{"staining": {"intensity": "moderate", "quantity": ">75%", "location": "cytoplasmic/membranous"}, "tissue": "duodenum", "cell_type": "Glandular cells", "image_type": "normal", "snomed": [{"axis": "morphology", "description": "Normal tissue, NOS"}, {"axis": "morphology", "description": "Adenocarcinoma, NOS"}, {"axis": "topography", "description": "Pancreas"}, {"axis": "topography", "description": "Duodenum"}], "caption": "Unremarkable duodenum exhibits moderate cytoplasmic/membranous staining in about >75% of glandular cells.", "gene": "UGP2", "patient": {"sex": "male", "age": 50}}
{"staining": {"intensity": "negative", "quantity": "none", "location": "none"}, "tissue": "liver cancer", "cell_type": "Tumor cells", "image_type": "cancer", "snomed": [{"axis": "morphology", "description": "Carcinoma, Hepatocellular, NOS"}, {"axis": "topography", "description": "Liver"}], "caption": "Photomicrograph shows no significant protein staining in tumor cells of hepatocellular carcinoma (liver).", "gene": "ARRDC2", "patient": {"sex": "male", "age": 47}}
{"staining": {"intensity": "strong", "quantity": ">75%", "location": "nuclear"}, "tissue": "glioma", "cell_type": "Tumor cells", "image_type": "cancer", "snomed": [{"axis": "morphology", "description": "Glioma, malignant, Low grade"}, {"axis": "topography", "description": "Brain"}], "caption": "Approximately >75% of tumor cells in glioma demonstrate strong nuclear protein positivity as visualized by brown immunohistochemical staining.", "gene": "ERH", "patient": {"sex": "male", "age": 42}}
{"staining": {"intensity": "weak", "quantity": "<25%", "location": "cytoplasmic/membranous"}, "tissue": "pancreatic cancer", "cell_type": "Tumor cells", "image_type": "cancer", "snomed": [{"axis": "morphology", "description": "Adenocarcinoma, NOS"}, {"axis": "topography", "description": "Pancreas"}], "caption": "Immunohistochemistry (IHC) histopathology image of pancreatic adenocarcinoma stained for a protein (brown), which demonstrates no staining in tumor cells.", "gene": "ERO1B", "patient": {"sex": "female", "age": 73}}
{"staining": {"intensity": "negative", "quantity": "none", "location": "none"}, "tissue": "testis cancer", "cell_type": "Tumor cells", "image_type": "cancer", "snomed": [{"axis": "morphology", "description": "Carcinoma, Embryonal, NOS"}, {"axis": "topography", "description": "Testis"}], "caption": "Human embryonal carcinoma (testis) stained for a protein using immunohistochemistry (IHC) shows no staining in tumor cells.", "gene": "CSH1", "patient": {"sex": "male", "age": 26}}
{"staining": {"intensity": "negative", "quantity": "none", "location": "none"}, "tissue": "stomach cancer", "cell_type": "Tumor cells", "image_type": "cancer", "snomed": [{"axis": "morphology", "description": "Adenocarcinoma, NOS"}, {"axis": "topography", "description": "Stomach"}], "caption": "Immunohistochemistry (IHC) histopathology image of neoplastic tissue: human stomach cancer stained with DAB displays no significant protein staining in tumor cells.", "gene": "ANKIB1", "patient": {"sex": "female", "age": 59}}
#####
== Assignment ==
Scan the material for lines with the word "brown", and copy each line you find.

== Answer to this exercise ==
{"staining": {"intensity": "strong", "quantity": ">75%", "location": "nuclear"}, "tissue": "glioma", "cell_type": "Tumor cells", "image_type": "cancer", "snomed": [{"axis": "morphology", "description": "Glioma, malignant, Low grade"}, {"axis": "topography", "description": "Brain"}], "caption": "Approximately >75% of tumor cells in glioma demonstrate strong nuclear protein positivity as visualized by brown immunohistochemical staining.", "gene": "ERH", "patient": {"sex": "male", "age": 42}}
{"staining": {"intensity": "weak", "quantity": "<25%", "location": "cytoplasmic/membranous"}, "tissue": "pancreatic cancer", "cell_type": "Tumor cells", "image_type": "cancer", "snomed": [{"axis": "morphology", "description": "Adenocarcinoma, NOS"}, {"axis": "topography", "description": "Pancreas"}], "caption": "Immunohistochemistry (IHC) histopathology image of pancreatic adenocarcinoma stained for a protein (brown), which demonstrates no staining in tumor cells.", "gene": "ERO1B", "patient": {"sex": "female", "age": 73}}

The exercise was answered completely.